BEGIN

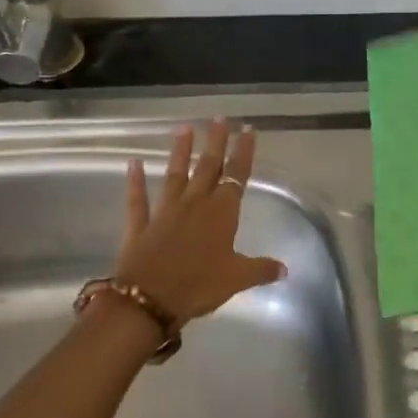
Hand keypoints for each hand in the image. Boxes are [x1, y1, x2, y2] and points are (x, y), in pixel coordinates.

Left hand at [115, 121, 285, 325]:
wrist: (149, 299)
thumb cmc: (199, 286)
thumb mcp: (237, 279)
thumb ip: (261, 269)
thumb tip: (285, 269)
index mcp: (222, 213)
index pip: (237, 176)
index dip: (243, 153)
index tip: (247, 130)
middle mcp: (195, 204)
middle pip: (208, 167)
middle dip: (216, 142)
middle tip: (219, 118)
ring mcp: (165, 212)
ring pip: (175, 175)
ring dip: (180, 152)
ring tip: (183, 128)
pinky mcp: (141, 225)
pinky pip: (138, 200)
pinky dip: (135, 181)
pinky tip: (132, 163)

END

*GOAL OF THE EXERCISE:*
Exactly as written, return every line of the listing, but not the pictures.

*EXPECTED ANSWER:*
Hand keypoints for each hand in the image. Boxes are [x1, y1, x2, y2] and points are (x, y), in pixel coordinates.

Left hand at [115, 121, 285, 325]:
wrist: (149, 299)
thumb cmc: (199, 286)
thumb mcp: (237, 279)
thumb ip: (261, 269)
thumb tip: (285, 269)
index mcp: (222, 213)
index pip: (237, 176)
index dip: (243, 153)
index tip: (247, 130)
middle mcp: (195, 204)
middle pip: (208, 167)
middle dip: (216, 142)
middle tip: (219, 118)
ring mcp: (165, 212)
ring pip: (175, 175)
ring dip: (180, 152)
ring tip: (183, 128)
pinky mcp: (141, 225)
pinky pip: (138, 200)
pinky dip: (135, 181)
pinky tip: (132, 163)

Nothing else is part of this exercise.